#### BRANO DEL DOCUMENTO
Ecco qui una recensione del libro da cui è tratto il film “L’ultimo lupo” di Jean-Jacques Annaud, ora nelle sale (primavera 2015):

Jiang Rong

Il totem del lupo

Milano, Mondadori, 2006

(traduzione dal cinese di Maria Gottardi e Monica Morzenti)

 

Lanciato in Italia con interviste scoop che giocano sul disvelamento dell’identità dell’autore Jiang Rong, presentato come dissidente e perseguitato dalla censura, Il totem del lupo è in verità un bestseller cinese del 2004, ampiamente dibattuto  e trasmesso perfino via radio, che ora fa le sue prove sul mercato librario globale, dopo che la Penguin ne ha acquisito i diritti mondiali per 100.000 dollari e una percentuale sulle vendite, con grande soddisfazione dell’agenzia di stampa governativa Nuova Cina, che vi ha visto uno primo sforzo di colmare il deficit nel campo dei diritti d’autore librari, che vede la Cina grande importatrice.

Se il cinema cinese si è ormai assicurato il suo spazio nei grandi numeri delle classifiche, ora è la volta della sfida di una mediocre opera letteraria, pesantemente infarcita di considerazioni filosofico-ideologiche (premesse ad ogni capitolo ma anche spesso in bocca ai giovani protagonisti), che deve molto a Jack London e a Darwin filtrato dalla visione storica di Herbert George Wells (tutti autori tradotti già nella Cina maoista, data la loro appartenenza al filone socialista).

#### MATERIALE FORNITO
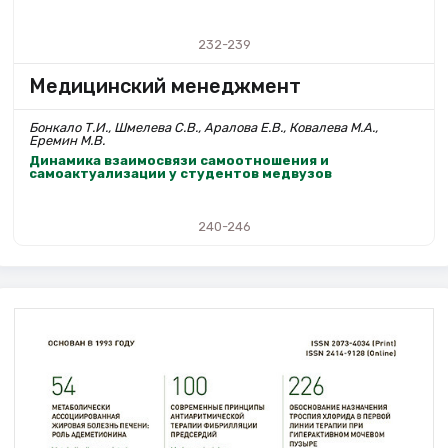
232-239
Медицинский менеджмент
Бонкало Т.И., Шмелева С.В., Аралова Е.В., Ковалева М.А.,
Еремин М.В.
Динамика взаимосвязи самоотношения и
самоактуализации у студентов медвузов
240-246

#### COSA FARE
Trascrivi parola per parola il tratto della recensione da "Se il cinema" a "al filone socialista).". Le righe sono materiale a sé, distinto dalla recensione.

#### RISPOSTA
Se il cinema cinese si è ormai assicurato il suo spazio nei grandi numeri delle classifiche, ora è la volta della sfida di una mediocre opera letteraria, pesantemente infarcita di considerazioni filosofico-ideologiche (premesse ad ogni capitolo ma anche spesso in bocca ai giovani protagonisti), che deve molto a Jack London e a Darwin filtrato dalla visione storica di Herbert George Wells (tutti autori tradotti già nella Cina maoista, data la loro appartenenza al filone socialista).